Open theoldbloke opened this issue 4 years ago • 2 comments

I ran DeepSpeech on a very ordinary audio file (only 2 minutes) with a USA male English speaker.

It came up with some (very) obscure words. Here they are, with actual text following in brackets:

philippowanians (Philip, you know) cortwrite (sort of written) mariannakookaland (week, marking a week) lilybean (likely to)

Take "mariannakookaland". It appears in Punch, January 17, 1891 and was never heard of again. Google returns a trifling 6 results, and only one is relevant - the same Punch article on Project Gutenberg!

Apart from any Philippowanians from Mariannakookaland, this is definitely a case of more data not necessarily being an improvement.

From my untutored perspective it seems simple enough to filter the dictionaries against a word frequency list and discard the (very) obscure and bizarre.

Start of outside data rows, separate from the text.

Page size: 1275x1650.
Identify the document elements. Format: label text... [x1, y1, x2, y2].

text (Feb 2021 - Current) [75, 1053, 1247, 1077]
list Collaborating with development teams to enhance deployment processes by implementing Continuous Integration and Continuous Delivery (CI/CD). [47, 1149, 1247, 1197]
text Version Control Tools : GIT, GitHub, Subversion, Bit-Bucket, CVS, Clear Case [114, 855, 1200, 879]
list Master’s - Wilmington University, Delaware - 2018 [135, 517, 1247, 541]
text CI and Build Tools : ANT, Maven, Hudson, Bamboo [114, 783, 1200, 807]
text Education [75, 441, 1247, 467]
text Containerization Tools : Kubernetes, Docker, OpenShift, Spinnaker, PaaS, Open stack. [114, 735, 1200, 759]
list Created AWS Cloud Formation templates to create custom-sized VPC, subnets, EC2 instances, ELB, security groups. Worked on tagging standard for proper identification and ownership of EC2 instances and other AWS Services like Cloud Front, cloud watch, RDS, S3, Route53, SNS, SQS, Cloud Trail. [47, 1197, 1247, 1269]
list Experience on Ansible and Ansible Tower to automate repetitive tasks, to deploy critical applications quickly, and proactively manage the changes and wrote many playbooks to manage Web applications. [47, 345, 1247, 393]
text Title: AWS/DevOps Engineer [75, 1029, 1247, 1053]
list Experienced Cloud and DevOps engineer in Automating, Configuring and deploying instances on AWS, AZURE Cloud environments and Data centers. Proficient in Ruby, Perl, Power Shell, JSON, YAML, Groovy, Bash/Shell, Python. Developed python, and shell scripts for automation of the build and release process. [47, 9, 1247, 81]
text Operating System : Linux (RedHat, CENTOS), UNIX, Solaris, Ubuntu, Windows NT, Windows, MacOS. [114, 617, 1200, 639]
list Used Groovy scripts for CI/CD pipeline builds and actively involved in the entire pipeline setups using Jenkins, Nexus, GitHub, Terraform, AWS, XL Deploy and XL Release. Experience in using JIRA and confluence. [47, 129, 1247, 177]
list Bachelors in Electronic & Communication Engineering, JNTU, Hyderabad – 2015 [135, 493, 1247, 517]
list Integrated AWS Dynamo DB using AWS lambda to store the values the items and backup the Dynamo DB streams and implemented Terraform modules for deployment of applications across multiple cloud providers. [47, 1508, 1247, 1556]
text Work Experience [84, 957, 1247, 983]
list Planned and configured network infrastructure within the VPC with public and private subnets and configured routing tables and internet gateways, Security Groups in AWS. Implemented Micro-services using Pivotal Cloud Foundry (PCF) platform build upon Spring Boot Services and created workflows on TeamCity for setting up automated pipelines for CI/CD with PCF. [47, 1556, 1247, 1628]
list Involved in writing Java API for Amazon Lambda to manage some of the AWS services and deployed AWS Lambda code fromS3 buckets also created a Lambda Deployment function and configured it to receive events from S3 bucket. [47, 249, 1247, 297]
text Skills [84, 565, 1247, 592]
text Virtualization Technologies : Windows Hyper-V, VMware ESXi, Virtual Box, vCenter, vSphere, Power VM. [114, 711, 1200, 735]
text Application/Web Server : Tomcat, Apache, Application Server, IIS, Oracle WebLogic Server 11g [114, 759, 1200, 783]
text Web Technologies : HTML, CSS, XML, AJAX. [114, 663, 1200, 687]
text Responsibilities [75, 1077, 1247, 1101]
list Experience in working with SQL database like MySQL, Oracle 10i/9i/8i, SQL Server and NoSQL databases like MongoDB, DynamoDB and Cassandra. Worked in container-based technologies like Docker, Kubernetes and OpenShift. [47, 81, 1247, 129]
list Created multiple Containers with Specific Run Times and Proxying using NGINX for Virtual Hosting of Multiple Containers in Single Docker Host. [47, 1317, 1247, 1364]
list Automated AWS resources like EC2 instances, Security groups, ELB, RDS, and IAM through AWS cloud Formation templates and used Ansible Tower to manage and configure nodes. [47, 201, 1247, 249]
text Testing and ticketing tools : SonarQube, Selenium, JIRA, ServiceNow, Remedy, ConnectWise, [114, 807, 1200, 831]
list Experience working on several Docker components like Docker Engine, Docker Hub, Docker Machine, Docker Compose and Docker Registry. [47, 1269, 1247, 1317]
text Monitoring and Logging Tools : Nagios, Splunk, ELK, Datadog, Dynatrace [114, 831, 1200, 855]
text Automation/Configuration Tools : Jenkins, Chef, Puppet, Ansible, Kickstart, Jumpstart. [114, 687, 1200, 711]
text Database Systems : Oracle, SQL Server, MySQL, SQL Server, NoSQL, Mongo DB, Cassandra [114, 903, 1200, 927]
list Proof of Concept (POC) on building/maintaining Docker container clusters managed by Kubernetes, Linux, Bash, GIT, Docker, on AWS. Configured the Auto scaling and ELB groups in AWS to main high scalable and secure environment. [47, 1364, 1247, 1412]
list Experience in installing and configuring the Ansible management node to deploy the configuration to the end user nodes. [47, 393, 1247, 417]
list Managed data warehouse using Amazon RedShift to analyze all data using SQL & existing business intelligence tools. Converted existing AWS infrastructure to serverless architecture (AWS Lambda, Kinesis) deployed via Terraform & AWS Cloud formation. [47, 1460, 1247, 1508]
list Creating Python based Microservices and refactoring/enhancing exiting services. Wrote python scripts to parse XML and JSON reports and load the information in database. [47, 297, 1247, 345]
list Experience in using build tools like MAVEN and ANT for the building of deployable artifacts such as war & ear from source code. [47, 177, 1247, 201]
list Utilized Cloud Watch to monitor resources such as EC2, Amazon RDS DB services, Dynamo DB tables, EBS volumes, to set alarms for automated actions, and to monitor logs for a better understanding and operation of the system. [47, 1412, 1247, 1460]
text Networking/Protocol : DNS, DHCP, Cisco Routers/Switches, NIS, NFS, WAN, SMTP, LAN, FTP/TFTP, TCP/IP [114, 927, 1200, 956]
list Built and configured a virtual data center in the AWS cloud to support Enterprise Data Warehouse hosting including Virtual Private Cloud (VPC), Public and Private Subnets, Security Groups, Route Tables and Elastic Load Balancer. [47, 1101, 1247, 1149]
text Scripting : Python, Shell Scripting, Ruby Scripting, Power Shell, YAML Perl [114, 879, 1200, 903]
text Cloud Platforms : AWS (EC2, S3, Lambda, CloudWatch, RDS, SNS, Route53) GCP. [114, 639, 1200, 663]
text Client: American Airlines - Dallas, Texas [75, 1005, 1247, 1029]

More understandably, DeepSpeech also tripped up on some currently topical words:

facino, fouchet (Fauci) bidden (Biden) supersede (super-spreader)

Thank you for DeepSpeech,

Mike

theoldbloke avatar Dec 29 '20 13:12 theoldbloke

Yes, I too had some weird words. Doesn't Deepspeech contain a language model when predicting the words?. if so why do you think such words have been recognized. As in a generic English LM, these words must have had a very tiny probability right.

chmodsss avatar Jan 04 '21 14:01 chmodsss

Instructions on how our language model is built are available here: https://deepspeech.readthedocs.io/en/latest/Scorer.html#reproducing-our-external-scorer

You should be able to build modified versions of the scorer with your own dataset or pruning parameters following those.